Opelousas General mailed copies of Dejean’s personnel record that purported to show
prior instances of similar misconduct. The administrative law judge found that
Dejean had been properly terminated for misconduct and denied benefits. The
decision of the administrative law judge was affirmed by the Louisiana Board of
Review. The decisions of the administrative law judge and the Board of Review were
then affirmed by the Twenty-seventh Judicial District Court, Parish of St. Landry.
Dejean contends on appeal that: (1) the administrative ruling was not
supported by legally sufficient and competent evidence; and, in the alternative that (2) her conduct did not rise to the level of disqualifying misconduct. We note that the
Louisiana Department of Labor, an appellee, filed a brief in support of Dejean’s
contention in both this court and the court below. Opelousas General asks that the
lower court judgment be affirmed.
DISCUSSION
Dejean first contends that the ruling of the administrative law judge is not
supported by legally competent evidence in that only hearsay was offered to prove
misconduct by Dejean. We agree.
In Barber v. Administrator, Office of Employment Sec., 95-770, pp. 2-3
(La.App. 3 Cir. 12/6/95), 664 So.2d 844, 846-47, we discussed this same issue as
follows:
Under the provisions of La.R.S. 23:1634(B), our judicial review must be confined to questions of law. The findings of fact of the Board of Review are conclusive if supported by sufficient evidence and in the absence of fraud. Cox v. Lockwood, 373 So.2d 246 (La.App. 4 Cir. 1979). While our review does not entail the weighing of evidence, drawing of inferences, re-evaluation of evidence or substituting the views of this court for those of the Board of Review as to the correctness of the facts, there must be legal and competent evidence to support the factual findings on which the administrative determination turns. Banks v. Administrator of Dept. of Employment, 393 So.2d 696 (La.1981). The burden of proof rests with the employer to prove misconduct and, at the administrative law judge level, that burden is not overcome by hearsay evidence or ex parte statements. Weatherly Labs v. Adm’r, Office Emp. Sec., 94-317 (La.App. 3 Cir. 11/2/94), 649 So.2d 623.
....
As this court has previously noted, “Commencing with Lee v. Brown, 148 So.2d 321 (La.App. 3rd Cir.1962), it has been consistently held that although hearsay is admissible in an administrative hearing, it cannot be considered competent evidence and cannot be used in determining whether findings of the Board of Review are supported by “sufficient evidence” as required by statute. Schlesinger v. Administrator of Office Employment Sec. Dept. of Labor, 583 So.2d 100 (La.App. 3 Cir.1991).
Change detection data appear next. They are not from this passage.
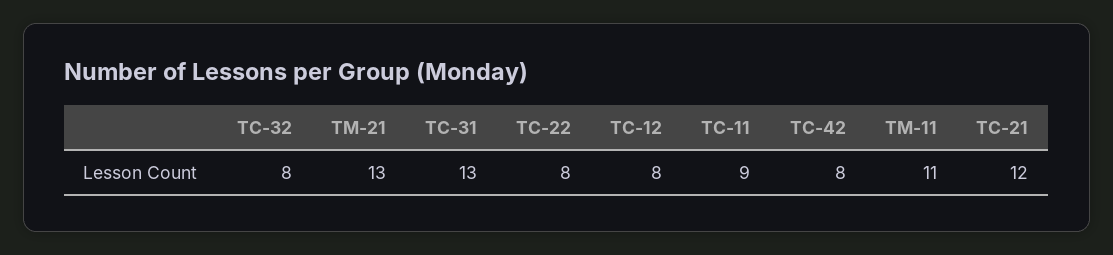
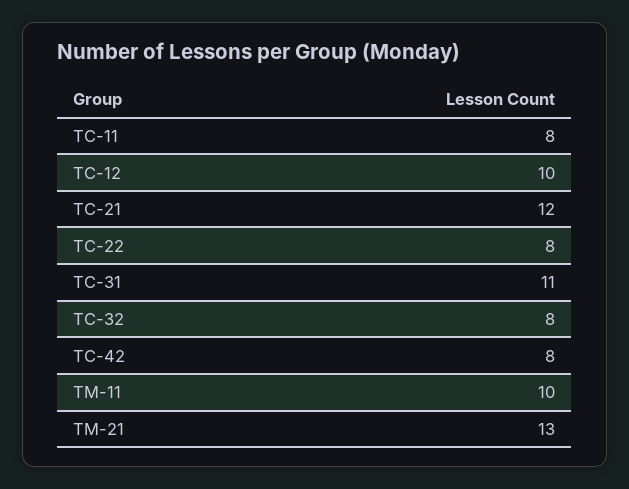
ТС-31: 13 -> 11
ТС-12: 8 -> 10
ТС-11: 9 -> 8
ТМ-11: 11 -> 10

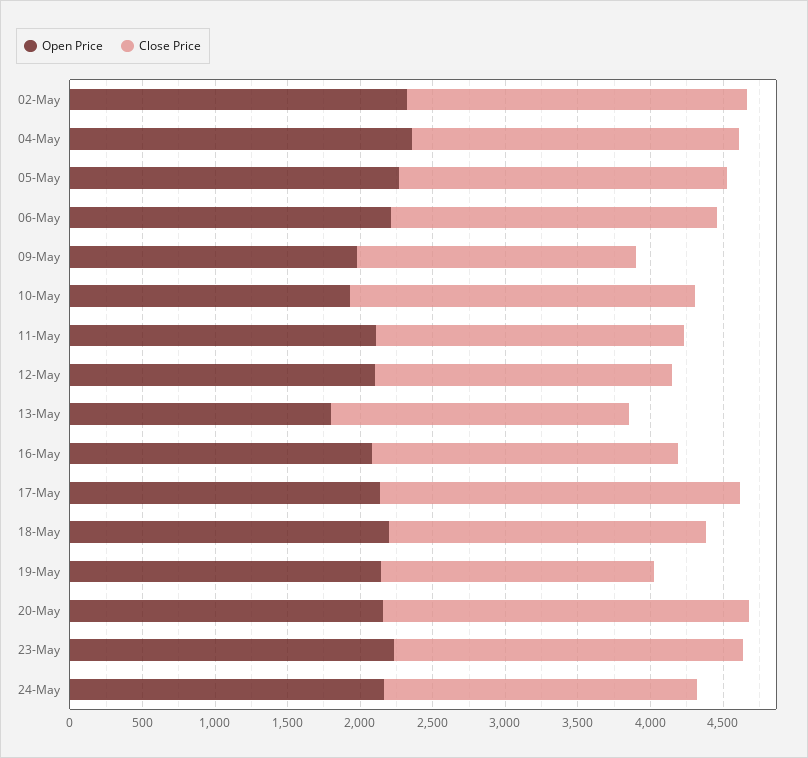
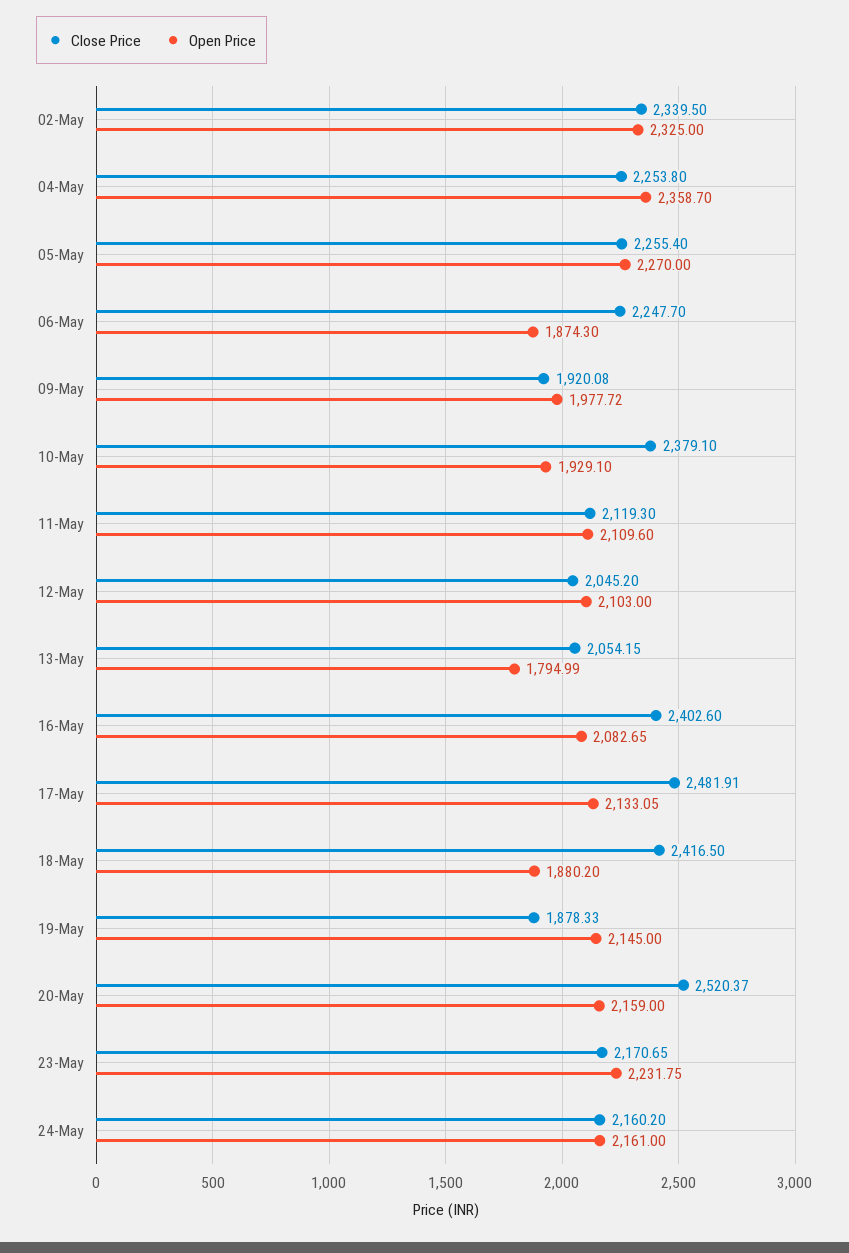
Open Price, 06-May: 2200 -> 1874.3
Close Price, 16-May: 2100 -> 2402.6
Open Price, 18-May: 2200 -> 1880.2
Close Price, 18-May: 2200 -> 2416.5
Close Price, 23-May: 2400 -> 2170.65

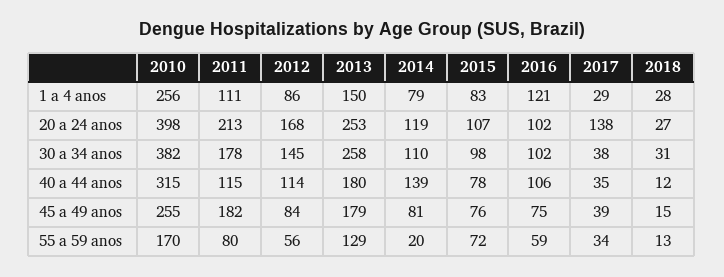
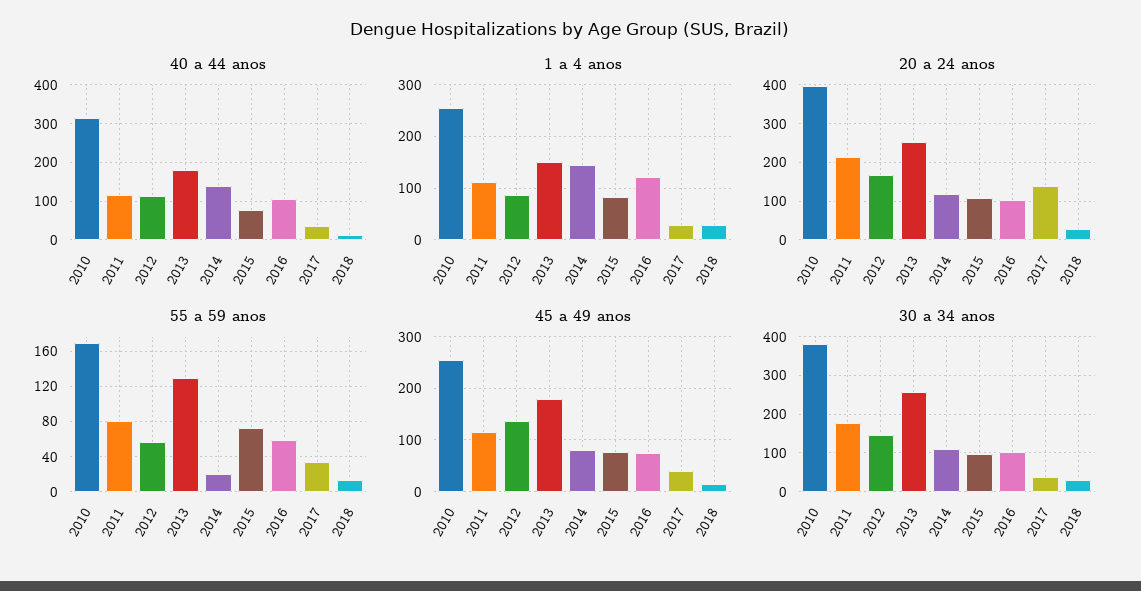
1 a 4 anos, 2014: 79 -> 140
45 a 49 anos, 2011: 182 -> 120
45 a 49 anos, 2012: 84 -> 140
Opelousas General did not appear at the hearing and only submitted copies of
Dejean’s personnel records as evidence. These records are considered hearsay
2 because no custodian of the records or other qualified witness of the employer
testified. See La.Code Evid. art. 803(6). Accordingly, we find that no competent
legal evidence supporting a finding of misconduct was introduced at the hearing.
Therefore, Opelousas General failed to carry its burden of proof. The district court
erred in affirming the findings of the administrative law judge and the Louisiana
Review Board. This conclusion being dispositive, we need not address Dejean’s
remaining assignment.
DECREE
For the foregoing reasons, the judgment of the trial court is reversed. All costs
of these proceedings are taxed to Opelousas General Hospital.